───── DATA RECORDS ─────

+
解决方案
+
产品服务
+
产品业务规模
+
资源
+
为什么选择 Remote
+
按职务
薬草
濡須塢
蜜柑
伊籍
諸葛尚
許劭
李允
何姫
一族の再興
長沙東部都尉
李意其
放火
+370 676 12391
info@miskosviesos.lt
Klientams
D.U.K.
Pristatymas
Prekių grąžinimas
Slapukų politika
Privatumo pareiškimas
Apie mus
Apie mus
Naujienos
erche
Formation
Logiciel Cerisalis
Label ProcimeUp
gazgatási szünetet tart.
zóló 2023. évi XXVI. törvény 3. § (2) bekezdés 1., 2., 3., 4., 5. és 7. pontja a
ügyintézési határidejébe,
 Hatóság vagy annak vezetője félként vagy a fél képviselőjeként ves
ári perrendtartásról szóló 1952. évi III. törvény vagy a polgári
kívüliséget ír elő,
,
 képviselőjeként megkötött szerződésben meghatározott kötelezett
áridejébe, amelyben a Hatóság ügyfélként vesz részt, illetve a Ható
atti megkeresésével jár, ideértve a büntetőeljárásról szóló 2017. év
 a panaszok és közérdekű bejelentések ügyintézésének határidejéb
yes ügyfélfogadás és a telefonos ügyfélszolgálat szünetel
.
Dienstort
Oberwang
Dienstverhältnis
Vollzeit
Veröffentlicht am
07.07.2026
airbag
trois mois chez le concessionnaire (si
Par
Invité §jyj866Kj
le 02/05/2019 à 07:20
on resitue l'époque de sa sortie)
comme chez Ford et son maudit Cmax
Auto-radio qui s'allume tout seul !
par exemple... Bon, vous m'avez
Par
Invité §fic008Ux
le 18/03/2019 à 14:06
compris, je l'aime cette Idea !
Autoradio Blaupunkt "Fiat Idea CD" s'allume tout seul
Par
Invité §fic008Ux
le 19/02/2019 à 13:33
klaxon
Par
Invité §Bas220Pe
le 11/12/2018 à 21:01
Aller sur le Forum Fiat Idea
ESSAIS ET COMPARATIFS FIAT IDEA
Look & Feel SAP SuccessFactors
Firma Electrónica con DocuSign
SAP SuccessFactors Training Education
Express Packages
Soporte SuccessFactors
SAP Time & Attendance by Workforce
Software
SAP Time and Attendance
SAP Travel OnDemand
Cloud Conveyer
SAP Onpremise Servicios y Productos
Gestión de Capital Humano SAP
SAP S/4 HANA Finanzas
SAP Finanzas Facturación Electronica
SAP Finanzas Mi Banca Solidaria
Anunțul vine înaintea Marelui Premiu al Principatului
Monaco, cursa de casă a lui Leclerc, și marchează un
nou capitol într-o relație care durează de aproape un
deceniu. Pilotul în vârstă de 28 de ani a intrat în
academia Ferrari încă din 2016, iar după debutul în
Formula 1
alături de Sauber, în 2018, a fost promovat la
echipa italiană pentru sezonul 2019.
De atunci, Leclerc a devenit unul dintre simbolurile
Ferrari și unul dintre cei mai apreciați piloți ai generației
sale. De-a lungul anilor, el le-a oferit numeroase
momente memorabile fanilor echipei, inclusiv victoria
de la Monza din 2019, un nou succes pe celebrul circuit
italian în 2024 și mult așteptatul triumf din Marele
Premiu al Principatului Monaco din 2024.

─────

WORK TO COMPLETE: Rewrite the rows from the very first line through the line that contains "atti megkeresésével jár, ideértve", changing "Apie mus" to "Apie įmonę" and leaving everything else untouched.

WRITTEN RESPONSE:
+
解决方案
+
产品服务
+
产品业务规模
+
资源
+
为什么选择 Remote
+
按职务
薬草
濡須塢
蜜柑
伊籍
諸葛尚
許劭
李允
何姫
一族の再興
長沙東部都尉
李意其
放火
+370 676 12391
info@miskosviesos.lt
Klientams
D.U.K.
Pristatymas
Prekių grąžinimas
Slapukų politika
Privatumo pareiškimas
Apie įmonę
Apie įmonę
Naujienos
erche
Formation
Logiciel Cerisalis
Label ProcimeUp
gazgatási szünetet tart.
zóló 2023. évi XXVI. törvény 3. § (2) bekezdés 1., 2., 3., 4., 5. és 7. pontja a
ügyintézési határidejébe,
 Hatóság vagy annak vezetője félként vagy a fél képviselőjeként ves
ári perrendtartásról szóló 1952. évi III. törvény vagy a polgári
kívüliséget ír elő,
,
 képviselőjeként megkötött szerződésben meghatározott kötelezett
áridejébe, amelyben a Hatóság ügyfélként vesz részt, illetve a Ható
atti megkeresésével jár, ideértve a büntetőeljárásról szóló 2017. év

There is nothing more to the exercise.